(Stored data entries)
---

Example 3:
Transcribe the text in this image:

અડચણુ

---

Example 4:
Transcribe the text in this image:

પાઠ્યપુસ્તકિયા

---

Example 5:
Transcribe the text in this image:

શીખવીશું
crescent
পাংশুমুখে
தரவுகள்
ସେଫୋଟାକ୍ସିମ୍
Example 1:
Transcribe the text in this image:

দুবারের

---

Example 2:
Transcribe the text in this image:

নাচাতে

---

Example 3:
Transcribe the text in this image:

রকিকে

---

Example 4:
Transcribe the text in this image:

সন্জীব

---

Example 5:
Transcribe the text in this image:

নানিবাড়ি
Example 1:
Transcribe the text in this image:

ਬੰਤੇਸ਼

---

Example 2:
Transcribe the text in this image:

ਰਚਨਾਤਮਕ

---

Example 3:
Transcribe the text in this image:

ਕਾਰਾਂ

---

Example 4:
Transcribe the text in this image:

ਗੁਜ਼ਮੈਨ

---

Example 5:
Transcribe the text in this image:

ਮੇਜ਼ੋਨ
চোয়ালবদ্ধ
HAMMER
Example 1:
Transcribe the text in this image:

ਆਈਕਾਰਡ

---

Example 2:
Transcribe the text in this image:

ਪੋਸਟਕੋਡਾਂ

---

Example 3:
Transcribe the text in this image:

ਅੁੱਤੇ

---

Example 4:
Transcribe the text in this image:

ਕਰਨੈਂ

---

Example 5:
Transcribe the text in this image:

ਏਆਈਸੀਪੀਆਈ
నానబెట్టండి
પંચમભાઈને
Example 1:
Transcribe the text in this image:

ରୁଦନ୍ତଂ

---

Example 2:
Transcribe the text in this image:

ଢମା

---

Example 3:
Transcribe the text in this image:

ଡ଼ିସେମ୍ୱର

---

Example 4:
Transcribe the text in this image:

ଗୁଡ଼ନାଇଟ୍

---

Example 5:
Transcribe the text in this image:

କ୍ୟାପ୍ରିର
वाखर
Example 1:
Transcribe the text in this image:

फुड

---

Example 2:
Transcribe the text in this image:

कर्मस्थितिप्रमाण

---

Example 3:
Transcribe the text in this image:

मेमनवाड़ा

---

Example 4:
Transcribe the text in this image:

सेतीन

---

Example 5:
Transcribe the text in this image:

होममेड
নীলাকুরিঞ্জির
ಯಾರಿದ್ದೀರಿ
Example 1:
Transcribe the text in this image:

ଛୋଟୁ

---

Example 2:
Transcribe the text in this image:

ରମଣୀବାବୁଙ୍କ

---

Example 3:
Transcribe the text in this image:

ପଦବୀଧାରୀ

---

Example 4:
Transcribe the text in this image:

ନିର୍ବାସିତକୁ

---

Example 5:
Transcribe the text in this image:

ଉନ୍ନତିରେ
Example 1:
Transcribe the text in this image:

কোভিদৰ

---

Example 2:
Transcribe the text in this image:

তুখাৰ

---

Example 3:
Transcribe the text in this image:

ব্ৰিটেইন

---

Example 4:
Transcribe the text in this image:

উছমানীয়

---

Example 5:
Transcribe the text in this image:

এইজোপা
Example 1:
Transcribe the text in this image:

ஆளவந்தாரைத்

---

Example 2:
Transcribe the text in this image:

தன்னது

## [Task goal]
Each line above must be retyped exactly.

## [Output]
---

Example 3:
Transcribe the text in this image:

અડચણુ

---

Example 4:
Transcribe the text in this image:

પાઠ્યપુસ્તકિયા

---

Example 5:
Transcribe the text in this image:

શીખવીશું
crescent
পাংশুমুখে
தரவுகள்
ସେଫୋଟାକ୍ସିମ୍
Example 1:
Transcribe the text in this image:

দুবারের

---

Example 2:
Transcribe the text in this image:

নাচাতে

---

Example 3:
Transcribe the text in this image:

রকিকে

---

Example 4:
Transcribe the text in this image:

সন্জীব

---

Example 5:
Transcribe the text in this image:

নানিবাড়ি
Example 1:
Transcribe the text in this image:

ਬੰਤੇਸ਼

---

Example 2:
Transcribe the text in this image:

ਰਚਨਾਤਮਕ

---

Example 3:
Transcribe the text in this image:

ਕਾਰਾਂ

---

Example 4:
Transcribe the text in this image:

ਗੁਜ਼ਮੈਨ

---

Example 5:
Transcribe the text in this image:

ਮੇਜ਼ੋਨ
চোয়ালবদ্ধ
HAMMER
Example 1:
Transcribe the text in this image:

ਆਈਕਾਰਡ

---

Example 2:
Transcribe the text in this image:

ਪੋਸਟਕੋਡਾਂ

---

Example 3:
Transcribe the text in this image:

ਅੁੱਤੇ

---

Example 4:
Transcribe the text in this image:

ਕਰਨੈਂ

---

Example 5:
Transcribe the text in this image:

ਏਆਈਸੀਪੀਆਈ
నానబెట్టండి
પંચમભાઈને
Example 1:
Transcribe the text in this image:

ରୁଦନ୍ତଂ

---

Example 2:
Transcribe the text in this image:

ଢମା

---

Example 3:
Transcribe the text in this image:

ଡ଼ିସେମ୍ୱର

---

Example 4:
Transcribe the text in this image:

ଗୁଡ଼ନାଇଟ୍

---

Example 5:
Transcribe the text in this image:

କ୍ୟାପ୍ରିର
वाखर
Example 1:
Transcribe the text in this image:

फुड

---

Example 2:
Transcribe the text in this image:

कर्मस्थितिप्रमाण

---

Example 3:
Transcribe the text in this image:

मेमनवाड़ा

---

Example 4:
Transcribe the text in this image:

सेतीन

---

Example 5:
Transcribe the text in this image:

होममेड
নীলাকুরিঞ্জির
ಯಾರಿದ್ದೀರಿ
Example 1:
Transcribe the text in this image:

ଛୋଟୁ

---

Example 2:
Transcribe the text in this image:

ରମଣୀବାବୁଙ୍କ

---

Example 3:
Transcribe the text in this image:

ପଦବୀଧାରୀ

---

Example 4:
Transcribe the text in this image:

ନିର୍ବାସିତକୁ

---

Example 5:
Transcribe the text in this image:

ଉନ୍ନତିରେ
Example 1:
Transcribe the text in this image:

কোভিদৰ

---

Example 2:
Transcribe the text in this image:

তুখাৰ

---

Example 3:
Transcribe the text in this image:

ব্ৰিটেইন

---

Example 4:
Transcribe the text in this image:

উছমানীয়

---

Example 5:
Transcribe the text in this image:

এইজোপা
Example 1:
Transcribe the text in this image:

ஆளவந்தாரைத்

---

Example 2:
Transcribe the text in this image:

தன்னது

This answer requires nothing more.